--- Start of Material provided ---
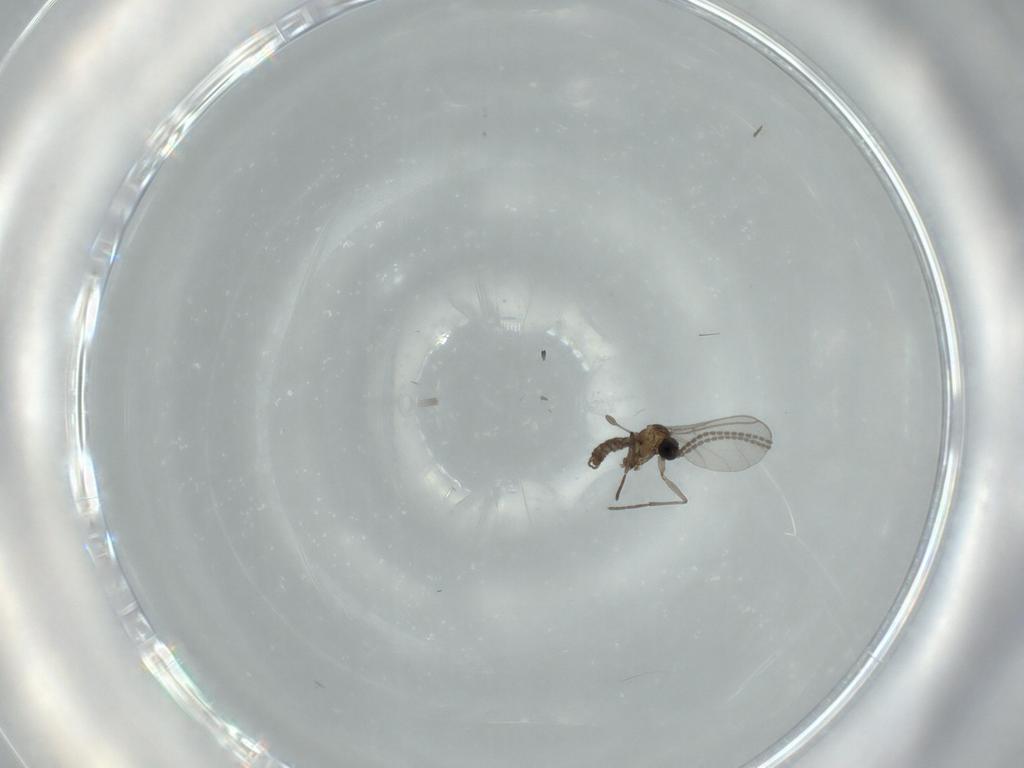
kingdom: Animalia
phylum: Arthropoda
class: Insecta
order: Diptera
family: Sciaridae
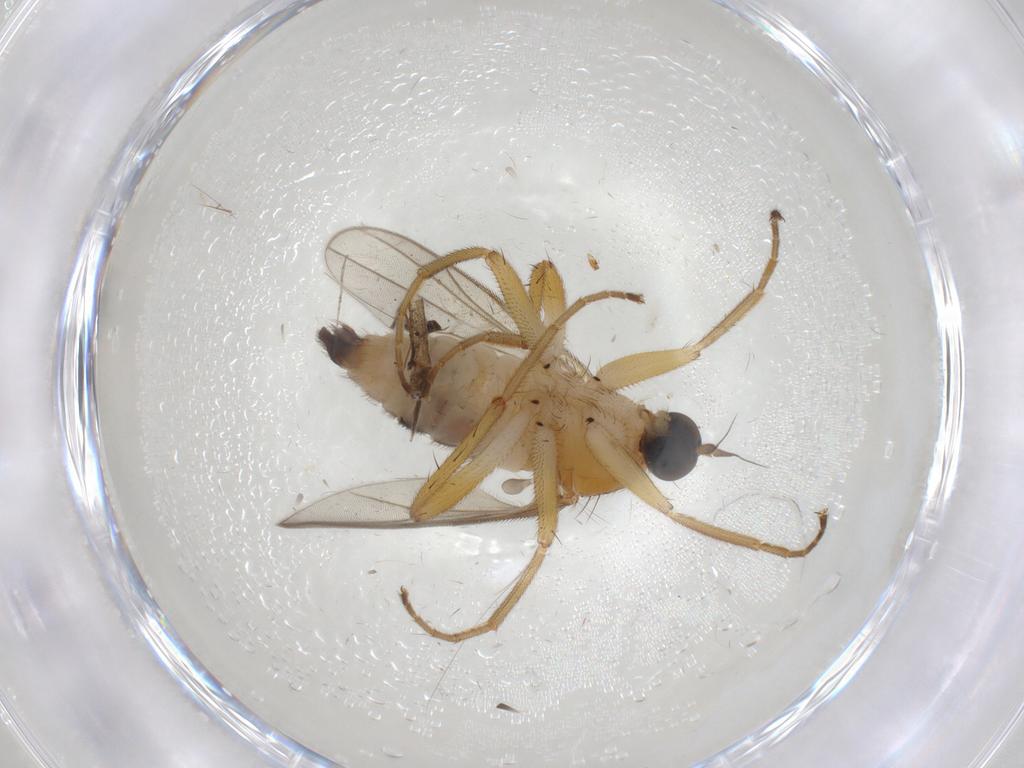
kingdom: Animalia
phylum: Arthropoda
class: Insecta
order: Diptera
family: Hybotidae
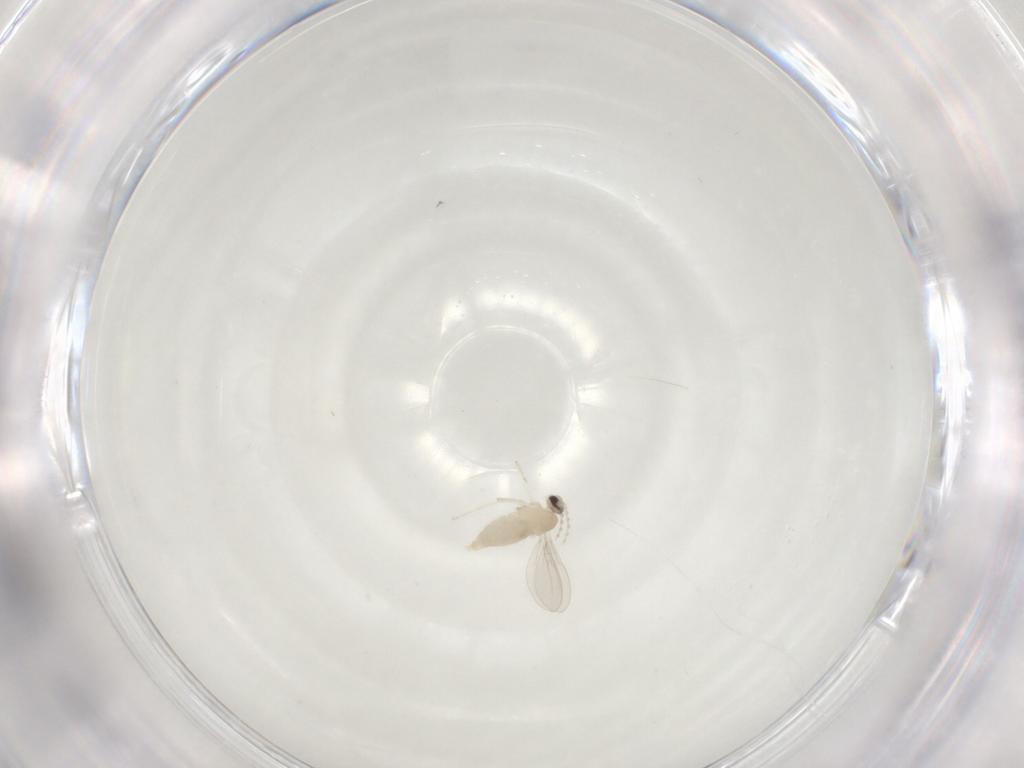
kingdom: Animalia
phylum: Arthropoda
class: Insecta
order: Diptera
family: Cecidomyiidae
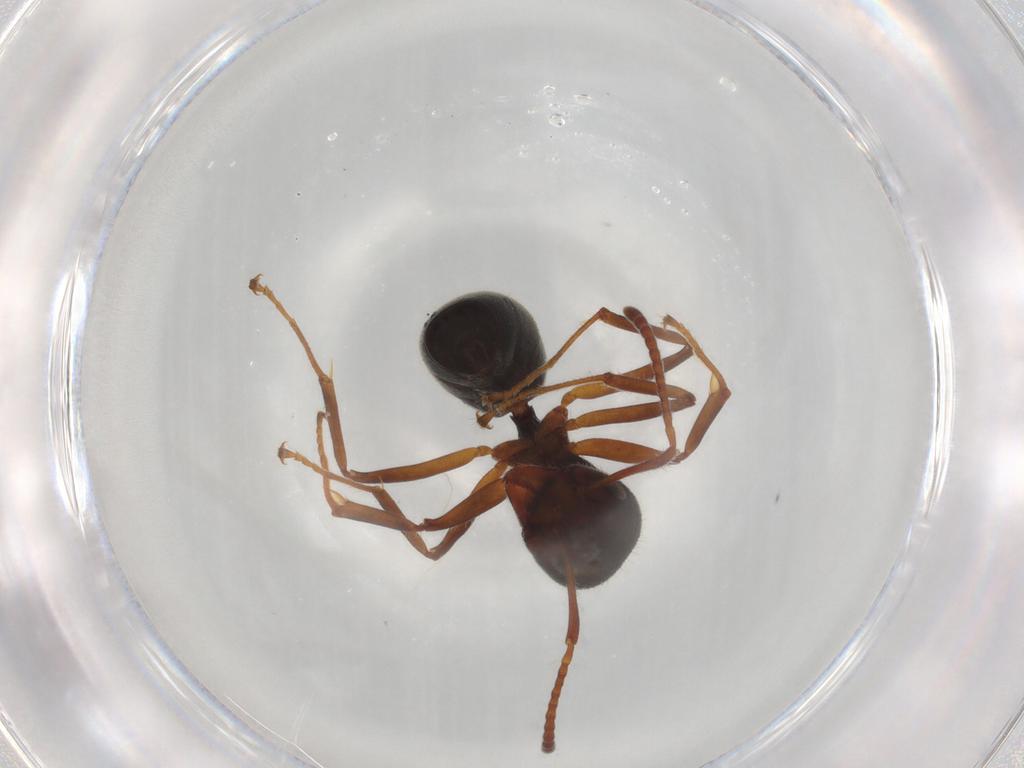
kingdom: Animalia
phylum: Arthropoda
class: Insecta
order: Hymenoptera
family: Formicidae
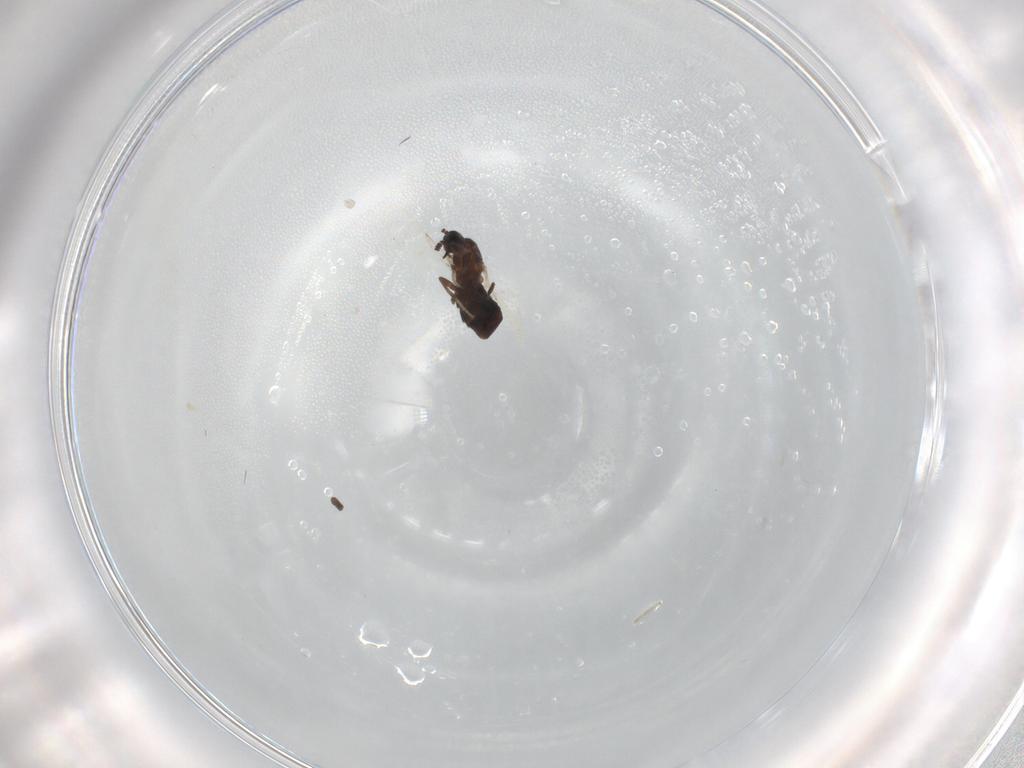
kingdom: Animalia
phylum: Arthropoda
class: Insecta
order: Diptera
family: Scatopsidae
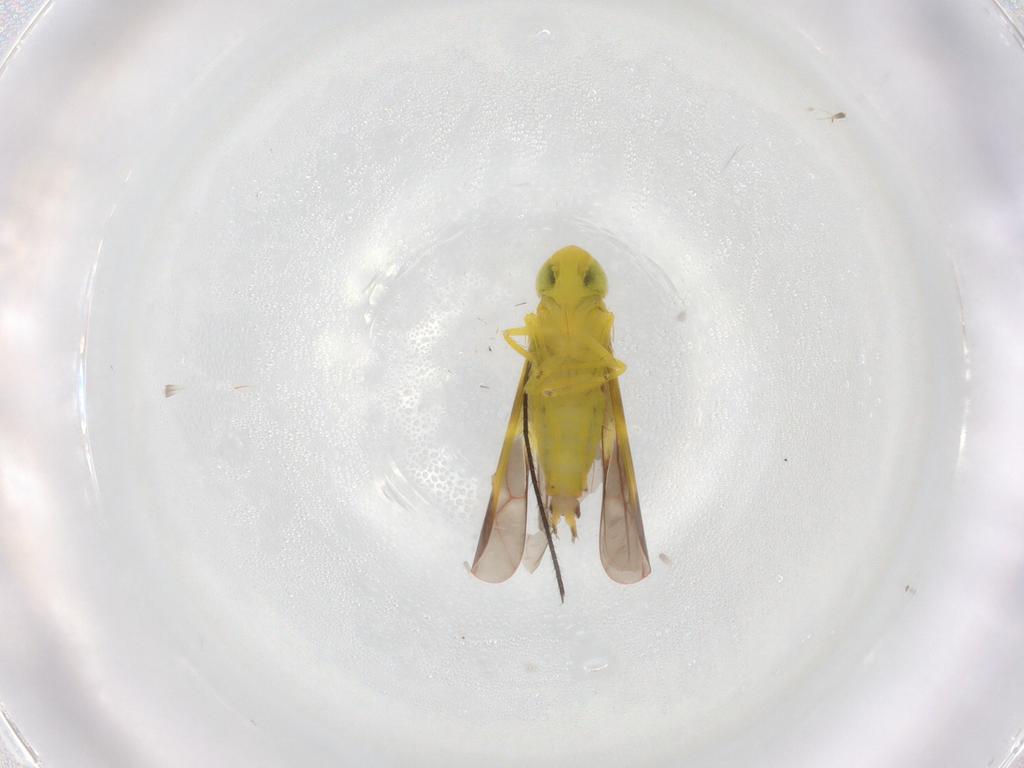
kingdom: Animalia
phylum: Arthropoda
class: Insecta
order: Hemiptera
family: Cicadellidae
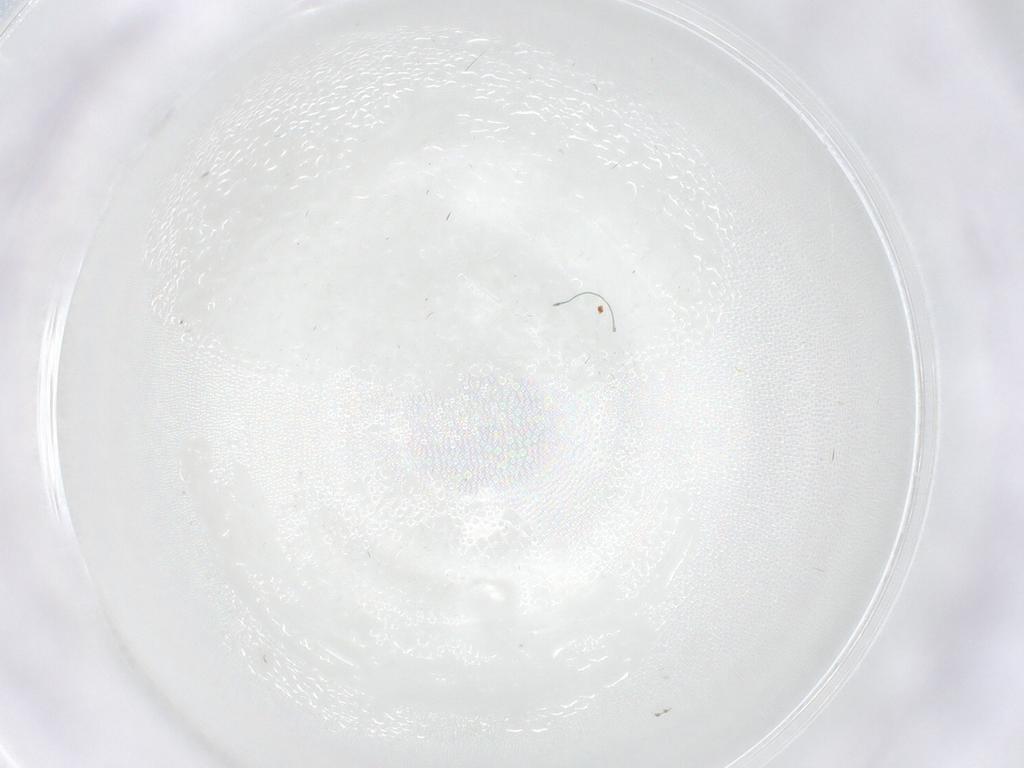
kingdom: Animalia
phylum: Arthropoda
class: Insecta
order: Diptera
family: Cecidomyiidae
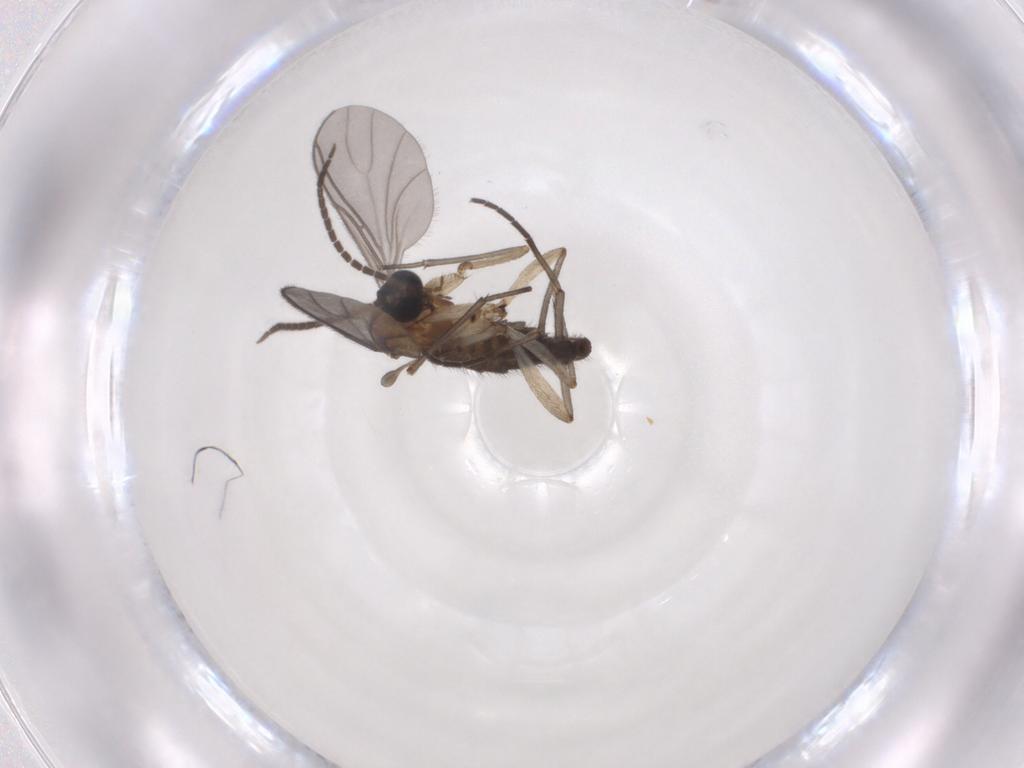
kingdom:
--- End of Material provided ---
§ **Exercise aim**
Format every line of the records above as a Markdown table with two columns, Number and Line, giving each row a number and skipping blank lines. Leave the pictures out of your answer.

§ **Completed exercise**
| Number | Line |
|---|---|
| 1 | kingdom: Animalia |
| 2 | phylum: Arthropoda |
| 3 | class: Insecta |
| 4 | order: Diptera |
| 5 | family: Sciaridae |
| 6 | kingdom: Animalia |
| 7 | phylum: Arthropoda |
| 8 | class: Insecta |
| 9 | order: Diptera |
| 10 | family: Hybotidae |
| 11 | kingdom: Animalia |
| 12 | phylum: Arthropoda |
| 13 | class: Insecta |
| 14 | order: Diptera |
| 15 | family: Cecidomyiidae |
| 16 | kingdom: Animalia |
| 17 | phylum: Arthropoda |
| 18 | class: Insecta |
| 19 | order: Hymenoptera |
| 20 | family: Formicidae |
| 21 | kingdom: Animalia |
| 22 | phylum: Arthropoda |
| 23 | class: Insecta |
| 24 | order: Diptera |
| 25 | family: Scatopsidae |
| 26 | kingdom: Animalia |
| 27 | phylum: Arthropoda |
| 28 | class: Insecta |
| 29 | order: Hemiptera |
| 30 | family: Cicadellidae |
| 31 | kingdom: Animalia |
| 32 | phylum: Arthropoda |
| 33 | class: Insecta |
| 34 | order: Diptera |
| 35 | family: Cecidomyiidae |
| 36 | kingdom: |